Consulting Staines' span tables, I decided on using two by 90x45 for the bearers and 90x45 for the joists. I hired a posthole digger (the sort that uses a triangular frame rather than the widow-maker that requires two people to operate) and sunk the holes for the foundations. I planned on using F7 treated pine so there were about 20 odd footings to be dug. My block is on terrible reactive clay soil so I decided to go down 600mm and unfortunately I hit 4 pipes, 1 stormwater that I pierced in two places, 1 stormwater and 1 wastewater that I hit but did not break. Off to Bunnings (again) and got a PVC joiner, a mtr of PVC pipe and a rubber pipe joiner to fix the damage. From this experience, I would say only go down 600mm if the post footing sizes tables indicate that you absolutely need to go down that far, at 450mm I would had cleared the pipes.
I had got a hold of a cheap S/H cement mixer (almost new for $200) and began mixing the concrete for the foundations (it took a lot of concrete to fill those holes). I used stirrups to support the posts and held them in place while the concrete was setting by lightly screwing them to lengths of 90x90 treated pine that I had laid out. Not the usual way to do this but it worked. Concreting in the stirrups for the octagonal feature was a bit of a nightmare and I must have used every G-clamp at my disposal to get everything in the right place. After all the footings were in, I laid down weed mat and river pebbles to control weeds that may decide to grow under the deck.
Initially, before doing the research, I was going to use a ledger strip to attach the deck to my brick-veneer house but the code states that, generally, brick veneer walls are not to be used as load bearing structures for decks etc and therefore I would need another row of bloody footings.
Unfortunately, when I went to buy the 90x45 pine, the supply of F7 had all but dried up (at least in Canberra). Luckily, at the time of setting out the footings, I had over-engineered the number of footings and put them closer together than the span tables had indicated for a F7 structure. They were sufficiently close together to be suitable for the F5. Otherwise, I would have needed to up the bearer & joist specs. In the end, I did manage to get some F7 but about half of the bearers & joists are F5.
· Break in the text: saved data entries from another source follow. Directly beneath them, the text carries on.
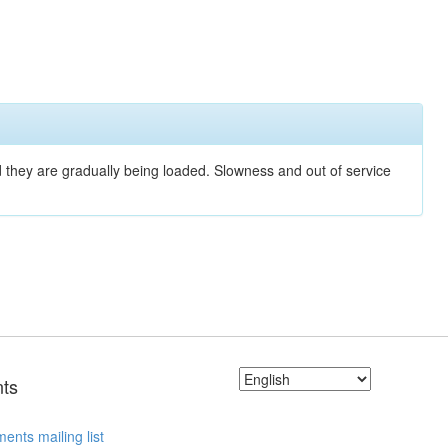
nd they are gradually being loaded. Slowness and out of service
ts
ents mailing list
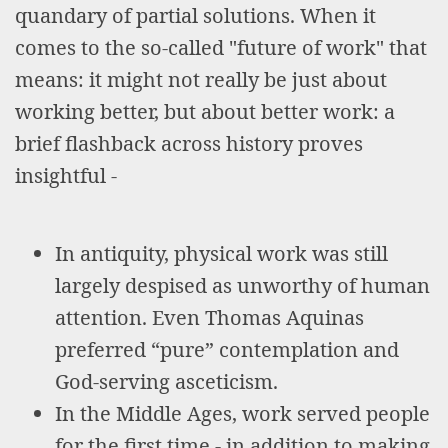
quandary of partial solutions. When it
comes to the so-called "future of work" that
means: it might not really be just about
working better, but about better work: a
brief flashback across history proves
insightful -
In antiquity, physical work was still
largely despised as unworthy of human
attention. Even Thomas Aquinas
preferred “pure” contemplation and
God-serving asceticism.
In the Middle Ages, work served people
for the first time - in addition to making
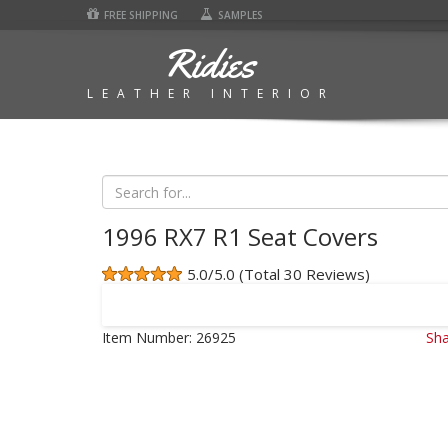
FREE SHIPPING
SAMPLES
Ridies
LEATHER INTERIOR
1996 RX7 R1 Seat Covers
5.0/5.0 (Total 30 Reviews)
Item Number:
26925
Sha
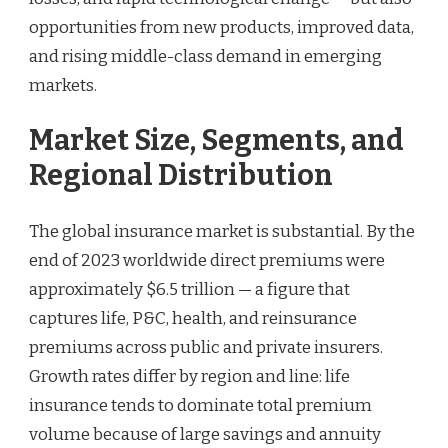
opportunities from new products, improved data,
and rising middle-class demand in emerging
markets.
Market Size, Segments, and
Regional Distribution
The global insurance market is substantial. By the
end of 2023 worldwide direct premiums were
approximately $6.5 trillion — a figure that
captures life, P&C, health, and reinsurance
premiums across public and private insurers.
Growth rates differ by region and line: life
insurance tends to dominate total premium
volume because of large savings and annuity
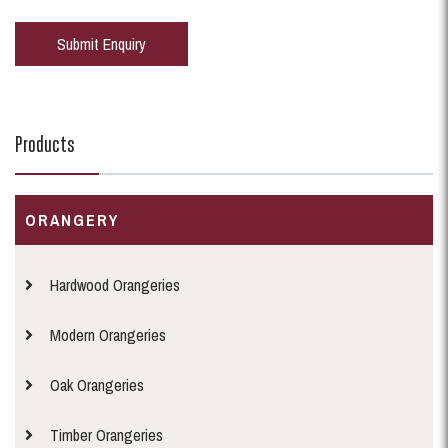
Products
ORANGERY
Hardwood Orangeries
Modern Orangeries
Oak Orangeries
Timber Orangeries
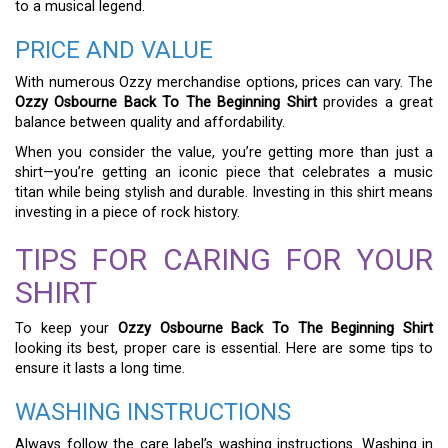
to a musical legend.
PRICE AND VALUE
With numerous Ozzy merchandise options, prices can vary. The
Ozzy Osbourne Back To The Beginning Shirt
provides a great
balance between quality and affordability.
When you consider the value, you’re getting more than just a
shirt—you’re getting an iconic piece that celebrates a music
titan while being stylish and durable. Investing in this shirt means
investing in a piece of rock history.
TIPS FOR CARING FOR YOUR
SHIRT
To keep your
Ozzy Osbourne Back To The Beginning Shirt
looking its best, proper care is essential. Here are some tips to
ensure it lasts a long time.
WASHING INSTRUCTIONS
Always follow the care label’s washing instructions. Washing in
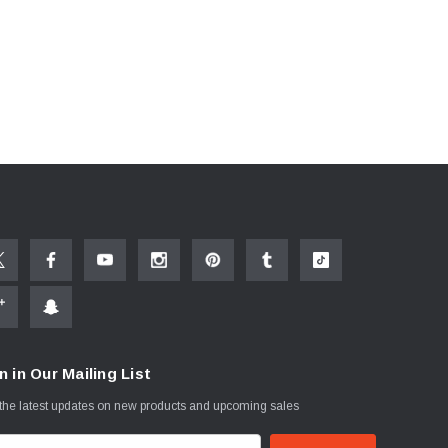
n in Our Mailing List
the latest updates on new products and upcoming sales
After using the water-in-a-clear-tube levelling method to mark off the stumps (90x90 treated pine for the central stumps and 90x90 merbau posts for the perimeter hand rail posts), I cut the stumps to length and circular sawed/chiselled out the numerous mortises for the bearer housings. I used 2x10mm coach bolts to secure the bearers to the stumps and posts and Pryda triplegrips to secure the joists to the bearers. The whole lot was braced in numerous places to ensure all was sound. I sealed all of the cut ands and joints with a couple of coats of Solarguard.
To be continued
Treated Pine/Timber Quality
Bloss, I agree about hand selecting the timber. Since that first load, I have gone and hand select the timber. Depending on when you go, the good:bad ratio concerning relatively straight treated pine in the yard can vary from a good day 1:3 good:bad; to a bad day 1:6 or even worse.
I know that the yard will take back the lengths that are badly bowed/twisted but that is an inconvenience for me. That said, there are several lengths of the merbau decking (that came with the original load) that I will return for exchange as they are either badly bowed, twisted or wavy. As for the original load's deformed treated pine, I have been able to use that for bracing/shorter runs and therefore used it selectively.
In Canberra, there is a supplier that has a strict policy of ensuring the supply of straight treated pine but you pay a considerable preium for one of their employee's to go and hand select from the mill.